PERPET’

C’est une véritable respiration le « remue-méninges ».

Une délivrance même.

C’est le chat qui sors de sa cage.

Le détenu, de sa cellule.

Le souvenir de papa qui rentre dans maman.

La drogue, dans le bras.

C’est comme ton match de foot du Mercredi soir.

Tu ressens autant d’intensité à ne plus penser que j’en ressens à le faire.

C’est l’extase.

Une lumière offerte dans un bureau d’aveugle.

Par le destin.

Pas le hasard.

La poche de sang se remplit d’un côté. Se vide de l’autre. Car un cœur est unique et son volume constant.

En touchant le ciel de l’imagination, et je t’assure que la vue est vertigineuse là-haut, j’ai manqué à mes devoirs terrestres…

…une pénitence quotidienne depuis.

HANDMADE

A cet instant de l’histoire, il ne faut pas cracher sur tous « les patrons ».

Certains sont méprisables dans leurs fonctionnement, leur histoire et leur arrivisme sans bornes.
Il n’y a pas de fortunes innocentes et ils comptent donc parmi les plus « grands ». En numéraire.
Ils sont cependant une minorité visible qui cache une forêt de laborieux.

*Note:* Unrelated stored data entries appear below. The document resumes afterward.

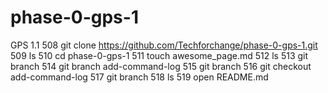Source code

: # phase-0-gps-1
GPS 1.1
  508  git clone https://github.com/Techforchange/phase-0-gps-1.git
  509  ls
  510  cd phase-0-gps-1
  511  touch awesome_page.md
  512  ls
  513  git branch
  514  git branch add-command-log
  515  git branch
  516  git checkout add-command-log
  517  git branch
  518  ls
  519  open README.md
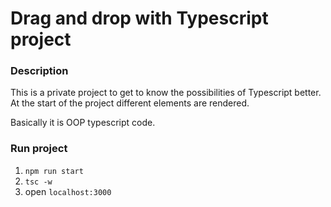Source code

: # Drag and drop with Typescript project

### Description
This is a private project to get to know the possibilities of Typescript better. 
At the start of the project different elements are rendered. 

Basically it is OOP typescript code.

### Run project 

1. `npm run start`
2. `tsc -w`
3. open `localhost:3000`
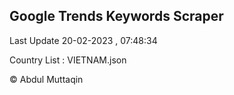 

## Google Trends Keywords Scraper 
 
Last Update 20-02-2023 , 07:48:34

Country List :
VIETNAM.json



© Abdul Muttaqin 
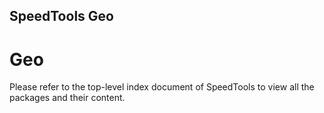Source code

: SpeedTools Geo
-----------

# Geo

Please refer to the top-level index document of SpeedTools to view all the packages
and their content.
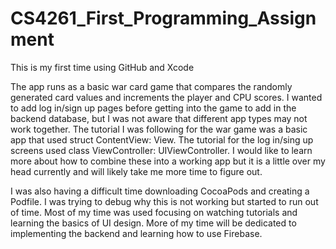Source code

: # CS4261_First_Programming_Assignment

This is my first time using GitHub and Xcode

The app runs as a basic war card game that compares the randomly generated card values and increments the player and CPU scores.
I wanted to add log in/sign up pages before getting into the game to add in the backend database, but I was not aware that different app types may not work together.
The tutorial I was following for the war game was a basic app that used struct ContentView: View.
The tutorial for the log in/sing up screens used class ViewController: UIViewController.
I would like to learn more about how to combine these into a working app but it is a little over my head currently and will likely take me more time to figure out.

I was also having a difficult time downloading CocoaPods and creating a Podfile. I was trying to debug why this is not working but started to run out of time.
Most of my time was used focusing on watching tutorials and learning the basics of UI design.
More of my time will be dedicated to implementing the backend and learning how to use Firebase.
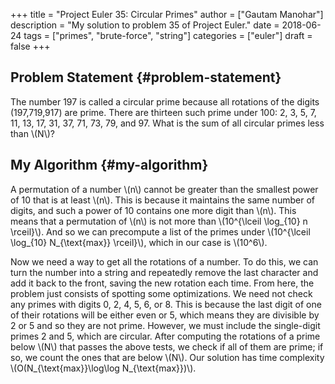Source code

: +++
title = "Project Euler 35: Circular Primes"
author = ["Gautam Manohar"]
description = "My solution to problem 35 of Project Euler."
date = 2018-06-24
tags = ["primes", "brute-force", "string"]
categories = ["euler"]
draft = false
+++

## Problem Statement {#problem-statement}

The number 197 is called a circular prime because all rotations of the digits
(197,719,917) are prime. There are thirteen such prime under 100: 2, 3, 5, 7,
11, 13, 17, 31, 37, 71, 73, 79, and 97. What is the sum of all circular primes
less than \\(N\\)?


## My Algorithm {#my-algorithm}

A permutation of a number \\(n\\) cannot be greater than the smallest power of 10
that is at least \\(n\\). This is because it maintains the same number of digits, and
such a power of 10 contains one more digit than \\(n\\). This means that a
permutation of \\(n\\) is not more than \\(10^{\lceil \log\_{10} n \rceil}\\). And so we
can precompute a list of the primes under \\(10^{\lceil \log\_{10} N\_{\text{max}}
\rceil}\\), which in our case is \\(10^6\\).

Now we need a way to get all the rotations of a number. To do this, we can turn
the number into a string and repeatedly remove the last character and add it
back to the front, saving the new rotation each time. From here, the problem
just consists of spotting some optimizations. We need not check any primes with
digits 0, 2, 4, 5, 6, or 8. This is because the last digit of one of their
rotations will be either even or 5, which means they are divisible by 2 or 5 and
so they are not prime. However, we must include the single-digit primes 2 and 5,
which are circular. After computing the rotations of a prime below \\(N\\) that
passes the above tests, we check if all of them are prime; if so, we count the
ones that are below \\(N\\). Our solution has time complexity
\\(O(N\_{\text{max}}\log\log N\_{\text{max}})\\).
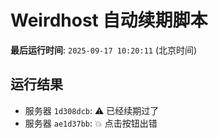 # Weirdhost 自动续期脚本

**最后运行时间**: `2025-09-17 10:20:11` (北京时间)

## 运行结果

- 服务器 `1d308dcb`: ⚠️ 已经续期过了
- 服务器 `ae1d37bb`: 💥 点击按钮出错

Politiquement, cela me classe dans les types dits plutôt de « droite » qui croient à la pyramide du mérite.

Qui s’amusent des croyances de machines à café « communistes » ou « socialistes » dont les théories d’assistés sont basées sur l’existence d’une fontaine d’Or à partager surtout pour eux. Je défie tout communiste gagnant du Loto de distribuer son gain au monde autour puis de continuer à lutter pour la cause commune.

Il y aura toujours des meneurs et des menés.

La jalousie et la nonchalance sont les terreaux du socialiste.

L’égoïsme et l’initiative ceux du capitaliste.

Tu vois. Il n’y a pas de creuset idéal mais il y en a quand même un des deux qui lance la roue du moulin.

Enfin, parce que talent se paye, charge au salarié de lutter pour être correctement rémunéré.

Ou partir et gravir une marche de sa pyramide.